*Task item*:
Rewrite every line of the rows below as a numbered list, skipping blank lines. Omit the pictures from your answer.

---------- Extracted records

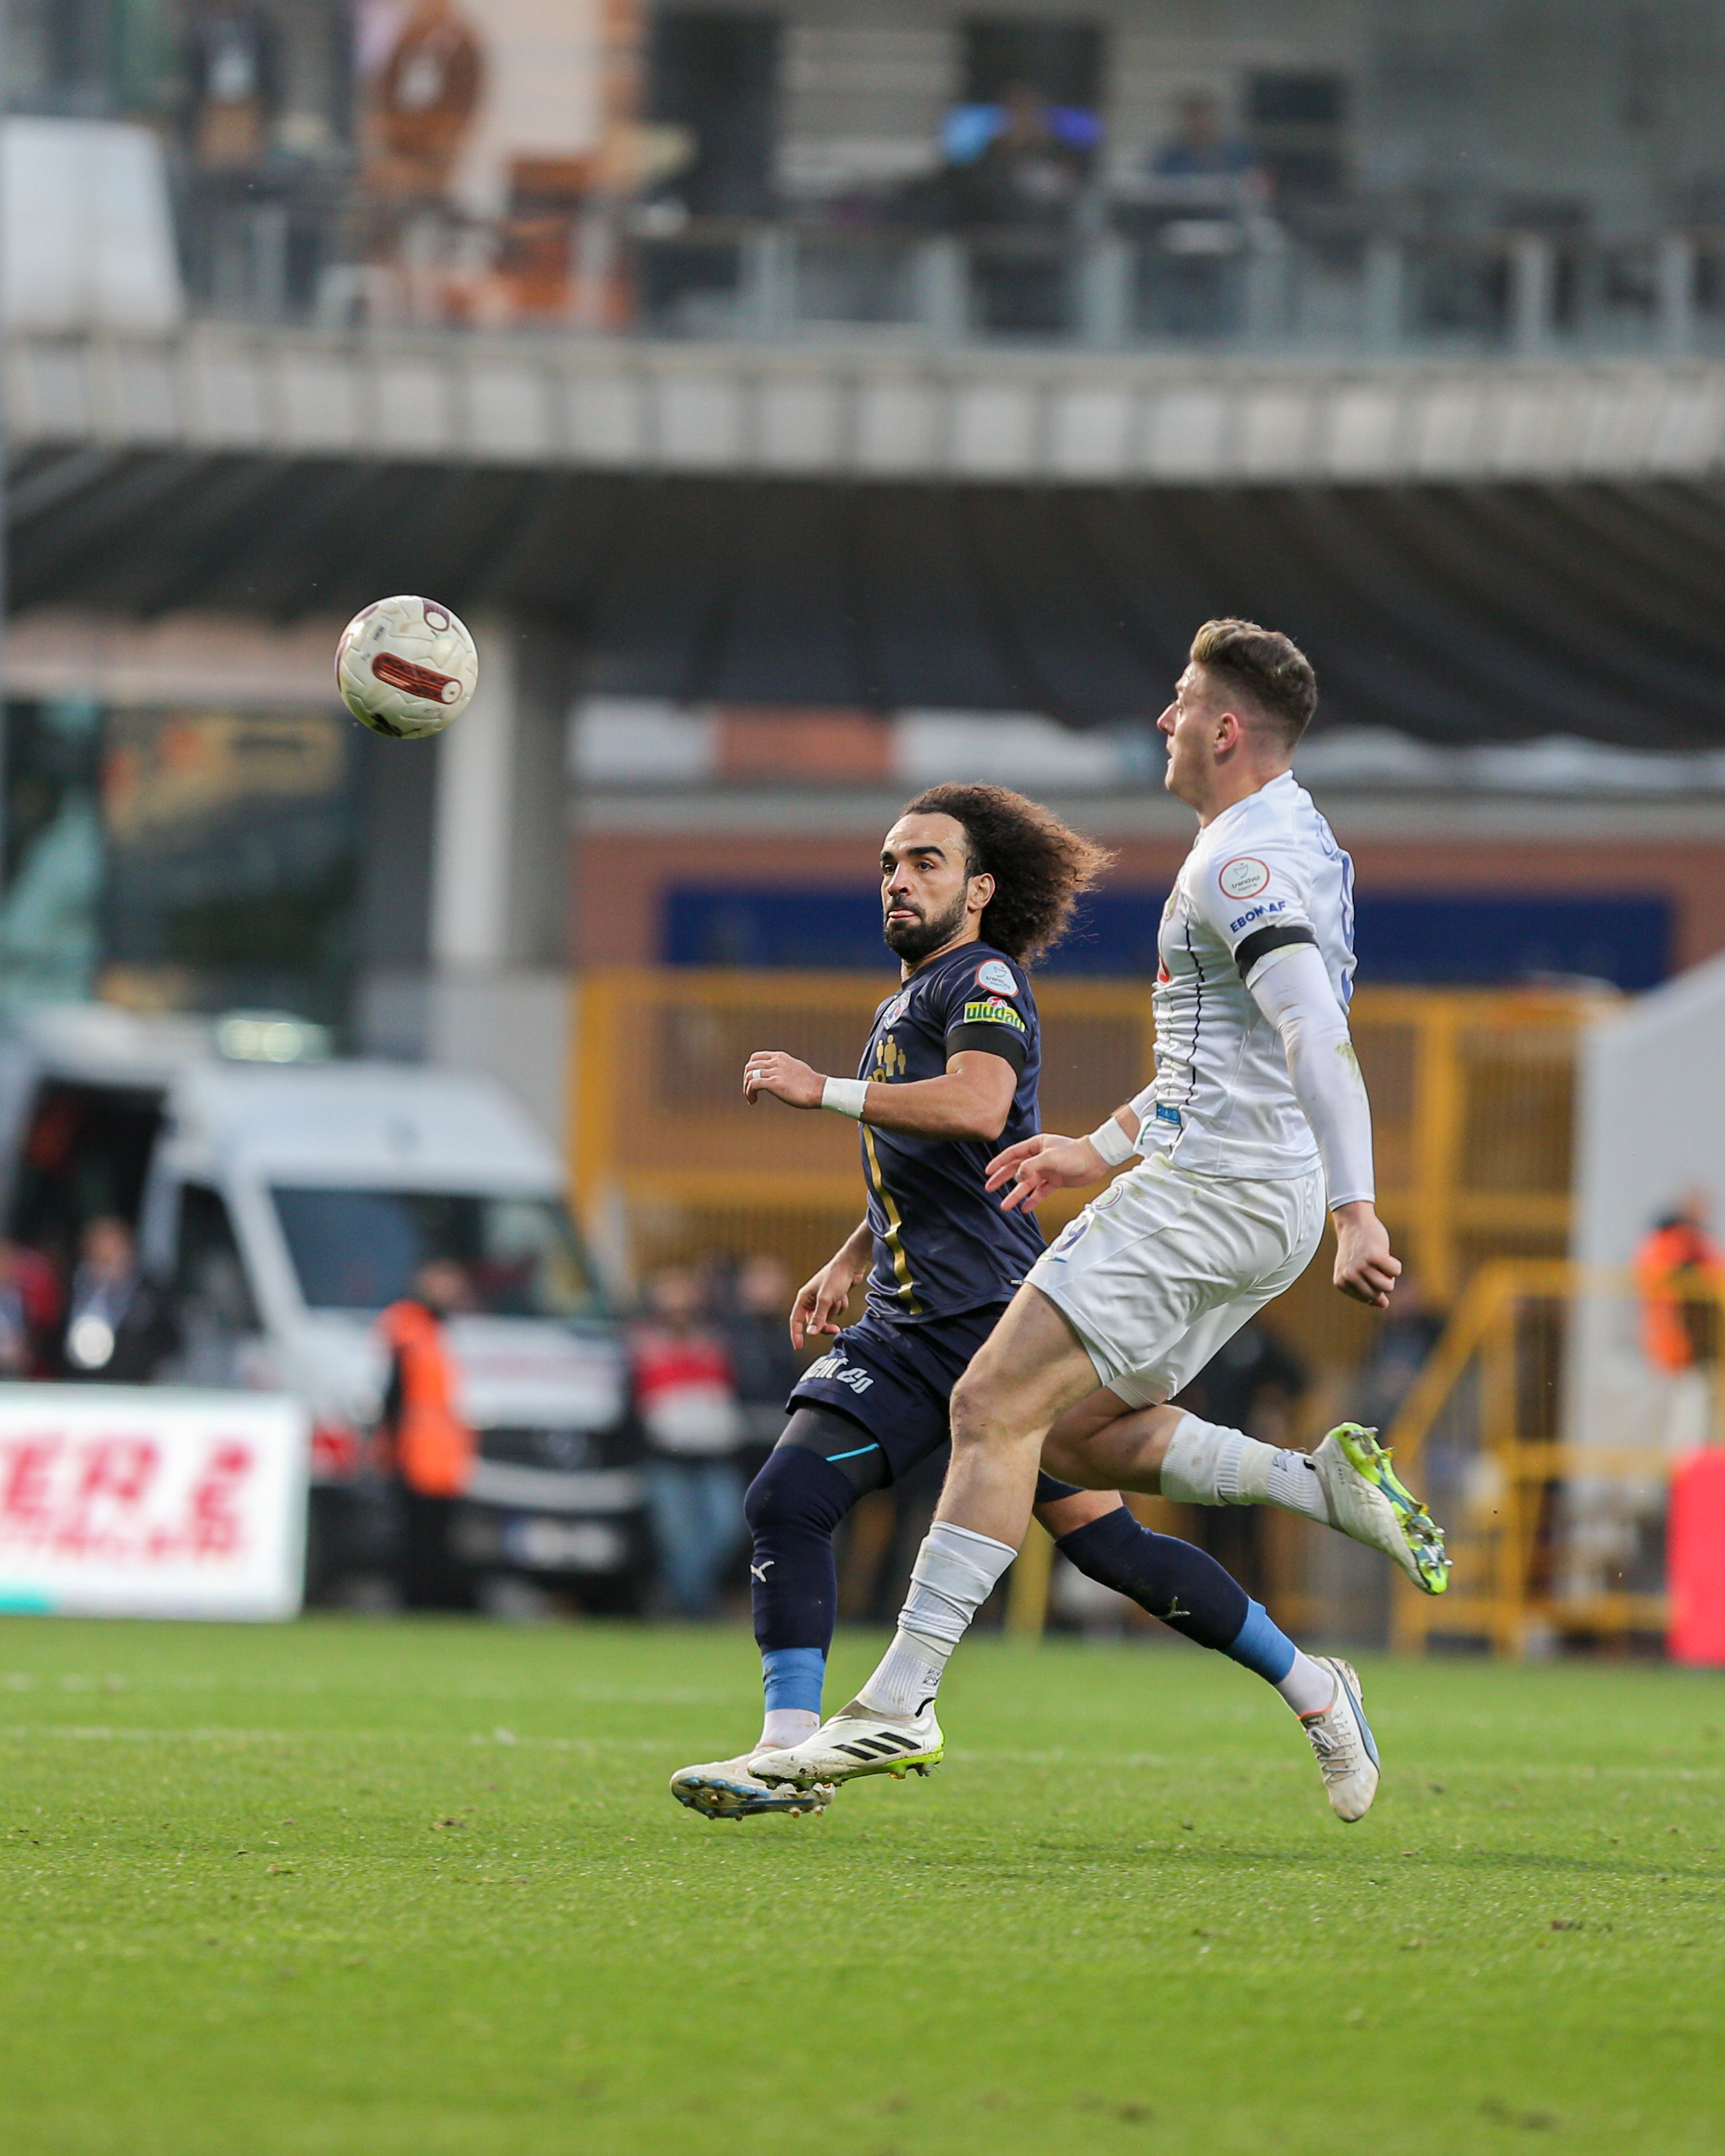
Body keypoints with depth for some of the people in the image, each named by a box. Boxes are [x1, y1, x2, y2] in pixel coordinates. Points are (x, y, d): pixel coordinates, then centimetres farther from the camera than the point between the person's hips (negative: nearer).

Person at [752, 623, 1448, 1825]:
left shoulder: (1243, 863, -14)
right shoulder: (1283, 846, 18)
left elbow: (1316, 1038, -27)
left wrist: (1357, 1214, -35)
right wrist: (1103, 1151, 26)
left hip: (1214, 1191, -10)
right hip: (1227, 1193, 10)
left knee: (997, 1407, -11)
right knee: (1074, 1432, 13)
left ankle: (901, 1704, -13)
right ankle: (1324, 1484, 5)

--------------------

*Your solution*:
1. Body keypoints with depth for some of the people in the image, each named by a box. Boxes are [x1, y1, x2, y2] in pixel coordinates. Points are (x, y, d): pixel coordinates, then centimetres farther from the camera than the point between the person's hips (negative: nearer).
2. Person at [752, 623, 1448, 1825]:
3. left shoulder: (1243, 863, -14)
4. right shoulder: (1283, 846, 18)
5. left elbow: (1316, 1038, -27)
6. left wrist: (1357, 1214, -35)
7. right wrist: (1103, 1151, 26)
8. left hip: (1214, 1191, -10)
9. right hip: (1227, 1193, 10)
10. left knee: (997, 1407, -11)
11. right knee: (1074, 1432, 13)
12. left ankle: (901, 1704, -13)
13. right ankle: (1324, 1484, 5)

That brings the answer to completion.